Моя собака медленно приближалась к нему, как вдруг, сорвавшись с близкого дерева, старый черногрудый воробей камнем упал перед самой ее мордой – и, весь взъерошенный, искаженный, с отчаянным и жалким писком прыгнул раза два в направлении зубастой раскрытой пасти.
Он ринулся спасать, он заслонил собою свое детище… но все его маленькое тело трепетало от ужаса, голосок одичал и охрип, он замирал, он жертвовал собою!
Каким громадным чудовищем должна была ему казаться собака! И все-таки он не мог усидеть на своей высокой, безопасной ветке… Сила, сильнее его воли, сбросила его оттуда.
Мой Трезор остановился, попятился… Видно, и он признал эту силу.
Я поспешил отозвать смущенного пса – и удалился, благоговея.
Да; не смейтесь. Я благоговел перед той маленькой героической птицей, перед любовным ее порывом.
Любовь, думал я, сильнее смерти и страха смерти. Только ею, только любовью держится и движется жизнь.
Апрель, 1878
Роскошная, пышно освещенная зала; множество кавалеров и дам.
Все лица оживлены, речи бойки… Идет трескучий разговор об одной известной певице.

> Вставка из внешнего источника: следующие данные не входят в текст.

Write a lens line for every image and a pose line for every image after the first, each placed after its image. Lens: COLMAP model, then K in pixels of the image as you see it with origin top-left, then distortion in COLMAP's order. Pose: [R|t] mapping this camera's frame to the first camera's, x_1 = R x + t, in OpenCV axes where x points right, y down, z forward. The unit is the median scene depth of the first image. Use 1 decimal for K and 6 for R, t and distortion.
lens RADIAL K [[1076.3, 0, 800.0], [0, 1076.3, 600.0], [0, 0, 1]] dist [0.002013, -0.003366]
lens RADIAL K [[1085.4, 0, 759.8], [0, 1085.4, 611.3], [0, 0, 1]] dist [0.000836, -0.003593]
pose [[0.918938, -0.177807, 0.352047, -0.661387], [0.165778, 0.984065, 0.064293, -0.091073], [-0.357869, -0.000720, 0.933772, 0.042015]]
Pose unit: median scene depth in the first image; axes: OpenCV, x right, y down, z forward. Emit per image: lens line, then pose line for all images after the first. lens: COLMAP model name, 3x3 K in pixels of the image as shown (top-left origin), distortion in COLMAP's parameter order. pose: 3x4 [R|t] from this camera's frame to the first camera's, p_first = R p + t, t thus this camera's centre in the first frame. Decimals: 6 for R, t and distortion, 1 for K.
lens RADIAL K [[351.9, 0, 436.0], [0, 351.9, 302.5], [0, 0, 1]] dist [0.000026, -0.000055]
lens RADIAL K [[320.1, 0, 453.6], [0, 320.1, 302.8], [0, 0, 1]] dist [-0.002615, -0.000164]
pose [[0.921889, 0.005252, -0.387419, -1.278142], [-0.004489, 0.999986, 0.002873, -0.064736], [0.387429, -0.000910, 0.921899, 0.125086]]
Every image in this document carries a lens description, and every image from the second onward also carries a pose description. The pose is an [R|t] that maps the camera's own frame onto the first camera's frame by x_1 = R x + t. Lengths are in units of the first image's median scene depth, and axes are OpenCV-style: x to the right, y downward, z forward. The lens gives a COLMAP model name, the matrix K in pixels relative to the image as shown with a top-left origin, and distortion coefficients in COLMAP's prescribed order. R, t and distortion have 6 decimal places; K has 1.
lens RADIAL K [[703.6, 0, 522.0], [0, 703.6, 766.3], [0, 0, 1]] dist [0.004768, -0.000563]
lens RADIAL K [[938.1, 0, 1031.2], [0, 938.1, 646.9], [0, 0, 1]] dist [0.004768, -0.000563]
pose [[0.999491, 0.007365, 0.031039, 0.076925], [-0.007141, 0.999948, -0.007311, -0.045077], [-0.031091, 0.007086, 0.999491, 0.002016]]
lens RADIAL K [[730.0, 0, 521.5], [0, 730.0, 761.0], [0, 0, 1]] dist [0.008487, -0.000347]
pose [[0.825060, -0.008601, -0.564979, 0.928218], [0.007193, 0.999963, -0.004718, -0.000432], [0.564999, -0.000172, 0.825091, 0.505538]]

Ее величают божественной, бессмертной… О, как хорошо пустила она вчера свою последнюю трель!
И вдруг – словно по манию волшебного жезла – со всех голов и со всех лиц слетела тонкая шелуха кожи и мгновенно выступила наружу мертвенная белизна черепов, зарябили синеватым оловом обнаженные десны и скулы.
С ужасом глядел я, как двигались и шевелились эти десны и скулы, как поворачивались, лоснясь при свете ламп и свечей, эти шишковатые, костяные шары и как вертелись в них другие, меньшие шары – шары обессмысленных глаз.
Я не смел прикоснуться к собственному лицу, не смел взглянуть на себя в зеркало.
А черепа поворачивались по-прежнему… И с прежним треском, мелькая красными лоскуточками из-за оскаленных зубов, проворные языки лепетали о том, как удивительно, как неподражаемо бессмертная… да, бессмертная певица пустила свою последнюю трель!
Апрель, 1878
Чернорабочий и белоручка
Разговор
Чернорабочий Что ты к нам лезешь? Чего тебе надо? Ты не наш… Ступай прочь!
Белоручка Я ваш, братцы!
Чернорабочий Как бы не так! Наш! Что выдумал! Посмотри хоть на мои руки. Видишь, какие они грязные? И навозом от них несет и дегтем – а твои вон руки белые. И чем от них пахнет?
Белоручка (подавая свои руки) Понюхай.
Чернорабочий (понюхав руки) Что за притча? Словно железом от них отдает.
Белоручка Железом и есть. Целых шесть лет я на них носил кандалы.
Чернорабочий А за что же это?
Белоручка А за то, что я о вашем же добре заботился, хотел освободить вас, серых, темных людей, восставал против притеснителей ваших, бунтовал… Ну, меня и засадили.
Чернорабочий Засадили? Вольно ж тебе было бунтовать!
Два года спустя.
Тот же чернорабочий (другому) Слышь, Петрá!.. Помнишь, позапрошлым летом один такой белоручка с тобой беседовал?
Другой чернорабочий Помню… а что?
Первый чернорабочий Его сегодня, слышь, повесят; такой приказ вышел.
Второй чернорабочий Всё бунтовал?
Первый чернорабочий Всё бунтовал.
Второй чернорабочий Да… Ну, вот что, брат Митряй; нельзя ли нам той самой веревочки раздобыть, на которой его вешать будут; говорят, ба-альшое счастье от этого в дому бывает!
Первый чернорабочий Это ты справедливо. Надо попытаться, брат Петрá.
Апрель, 1878
Последние дни августа… Осень уже наступала.
Солнце садилось. Внезапный порывистый ливень, без грому и без молний, только что промчался над нашей широкой равниной.
Сад перед домом горел и дымился, весь залитый пожаром зари и потопом дождя.
Она сидела за столом в гостиной и с упорной задумчивостью глядела в сад сквозь полураскрытую дверь.
Я знал, что свершалось тогда в ее душе; я знал, что после недолгой, хоть и мучительной борьбы она в этот самый миг отдавалась чувству, с которым уже не могла более сладить.
Вдруг она поднялась, проворно вышла в сад и скрылась.
Пробил час… пробил другой; она не возвращалась.
Тогда я встал и, выйдя из дому, отправился по аллее, по которой – я в том не сомневался – пошла и она.